- Born: 1963 (age 61–62) Peterborough, Ontario

Academic background
- Education: BA, physical education, 1987, MA, physical education, 1989, University of Western Ontario PhD, Kinesiology, 1992, University of Illinois
- Thesis: An integrated social cognitive model for the prediction of physical activity participation: preliminary development and validation. (1992)

Academic work
- Institutions: University of Alberta University of Calgary

= Kerry Courneya =

Canadian health researcher

Kerry Stephen Courneya (born 1963) is a Canadian kinesiologist. As a Full Professor and Canada Research Chair in Physical Activity and Cancer at the University of Alberta, his research focuses on physical activity after a cancer diagnosis (i.e., exercise oncology).

==Early life and education==
Courneya was born in Peterborough, Ontario in 1963. He received his Bachelor of Arts degree in physical education from the University of Western Ontario in London, Ontario in 1987 and then completed his Master's degree in Physical Education at the same institution in 1989. He then received his PhD in Kinesiology in 1992 from the University of Illinois.

==Career==
Upon completing his formal education in 1992, Courneya spent five years as an assistant/associate professor at the University of Calgary before accepting a similar position at the University of Alberta (U of A) in 1997. As a kinesiologist at U of A, Courneya received funding for numerous clinical trials to study cancer patients reactions to exercise during and after cancer therapy. One of his early clinical trials involved trying to determine whether weight training may be of benefit to patients undergoing treatment for prostate cancer. He was among the first researchers to systematically study the field of exercise oncology and demonstrated that physical activity is a safe and effective method for improving fitness and quality of life. He was granted a Canada Research Chair (CRC) in 2004 to fund and continue his research in the field.

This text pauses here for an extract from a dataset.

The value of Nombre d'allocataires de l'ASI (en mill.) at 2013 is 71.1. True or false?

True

In 2007, Courneya published the START trial, a randomized controlled trial comparing aerobic and resistance exercise to usual care in breast cancer patients on chemotherapy. The START trial was the first to show that exercise may improve chemotherapy completion in breast cancer patients. Following this, Courneya published the findings of his Healthy Exercise for Lymphoma Patients (HELP) trial which found that a regimen of aerobic exercise training produced significant improvements in physical functioning and overall quality of life benefits in patients with lymphoma whether they were receiving chemotherapy or no treatments. In 2013, Courneya published the CARE trial, a randomized controlled trial of combined aerobic and resistance exercise in breast cancer survivors receiving chemotherapy. In addition to these single center and multicenter trials, Courneya also co-led the Colon Health and Life-Long Exercise Change (Challenge) trial, a multi-national trial involving participants in Canada and Australia. As a result of his research, Courneya and Christine Friedenreich of Alberta Health Services received a $2.5 million team grant over five years from the Canadian Institutes of Health Research (CIHR) to conduct the Alberta Moving Beyond Breast Cancer (AMBER) cohort study.

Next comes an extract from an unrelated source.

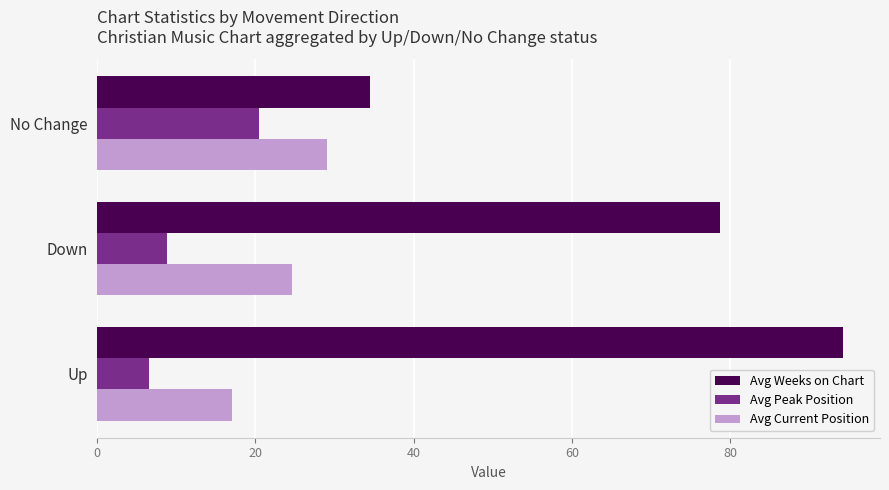

Which series has the largest total across all categories?

Avg Weeks on Chart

Courneya's CRC in Physical Activity and Cancer was renewed in 2011 for another seven years and he received the Canadian Association of Psychosocial Oncology's 2012 Award for Research Excellence for his significant contribution to psychosocial oncology research in Canada. In the first year of his renewed CRC, Courneya began the AMBER cohort study, a prospective study of physical activity and health-related fitness in breast cancer survivors.

Courneya was again renewed as a CRC in Physical Activity and Cancer in 2018. Following this, he received a CIHR Foundation Grant to fund a series of studies to determine if exercise can lower the risk of cancer recurring and improve the effects of cancer treatment on overall survival. Courneya was named the winner of the 2019 Manulife Prize as a "trailblazing researcher who put exercise front and centre in cancer treatment." He was also the co-recipient of the Canadian Cancer Society's O.Harold Warwick Prize for his outstanding achievement in cancer control research.

Courneya was appointed to the Order of Canada in June 2023, with the rank of Officer.